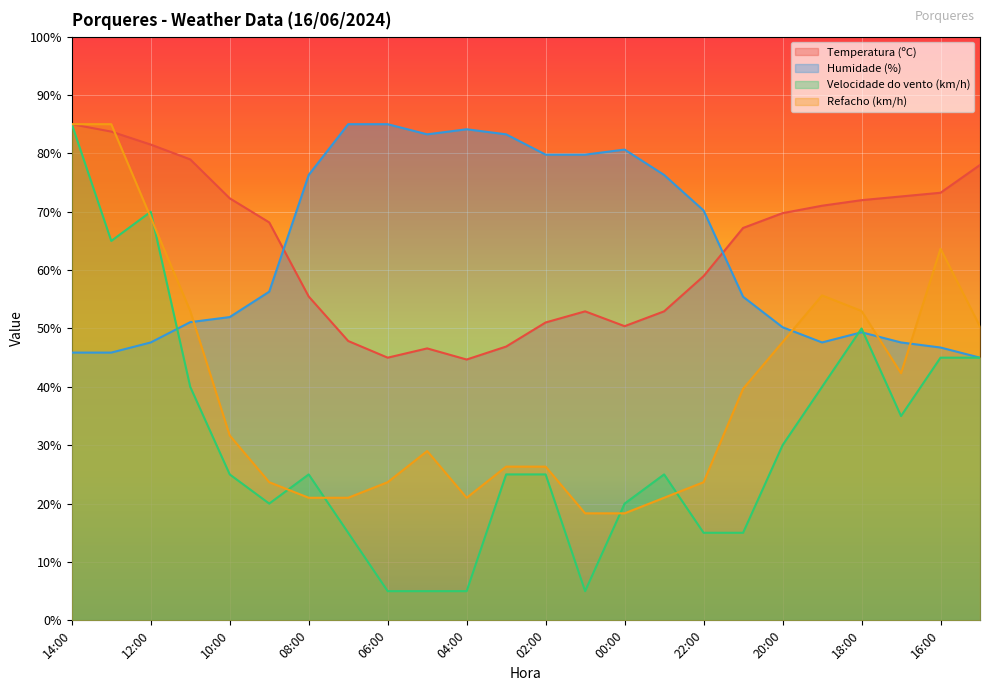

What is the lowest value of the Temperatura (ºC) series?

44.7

==

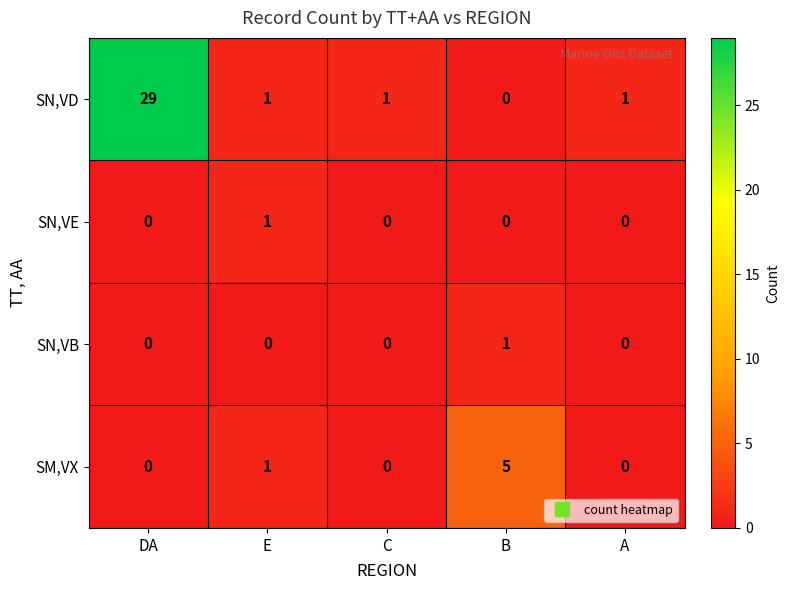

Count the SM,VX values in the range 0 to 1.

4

---

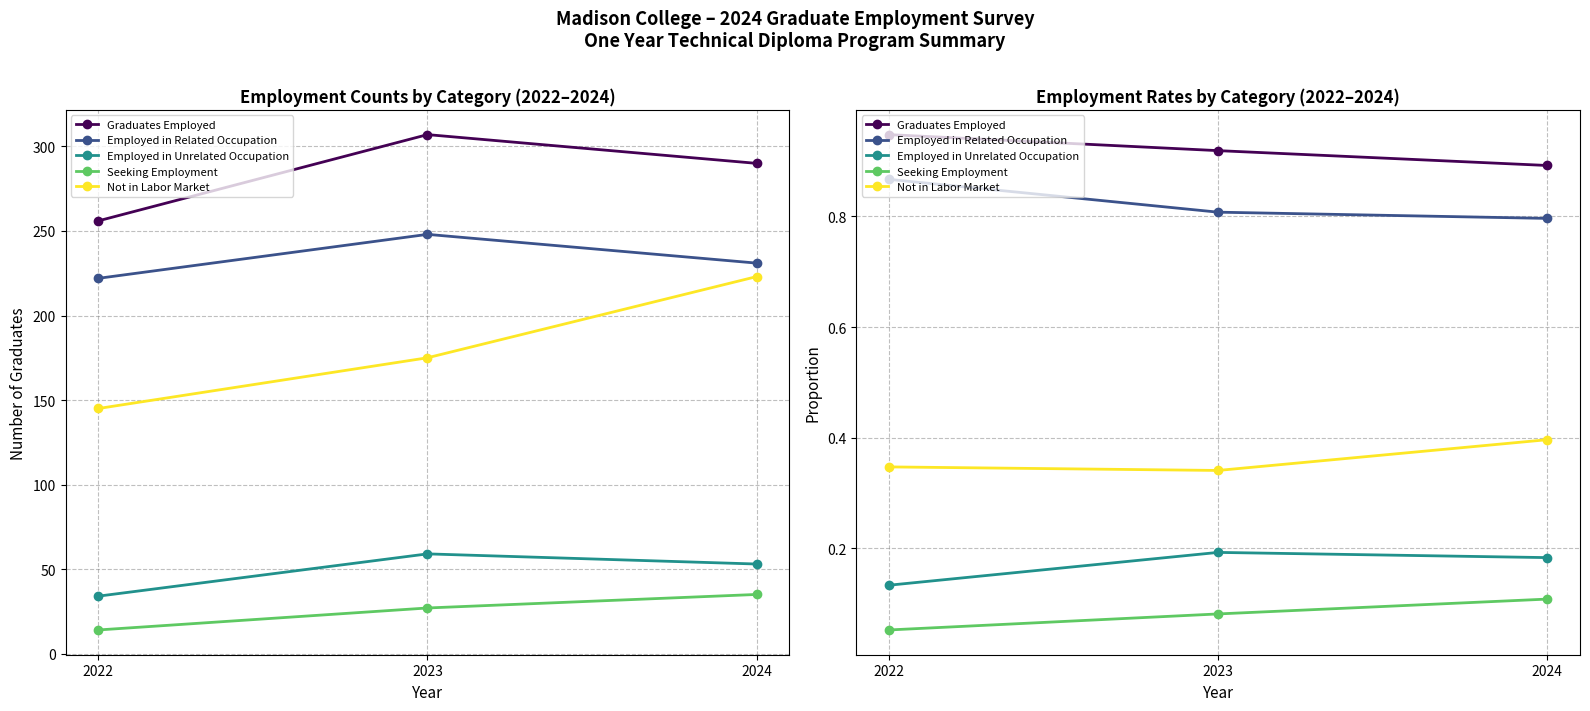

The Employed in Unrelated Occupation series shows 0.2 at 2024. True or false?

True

**What to produce**:
Please count the lines of the data above that contain the string "series", treating uppercase and lowercase as different, and reply with only that number.

**Your solution**:
2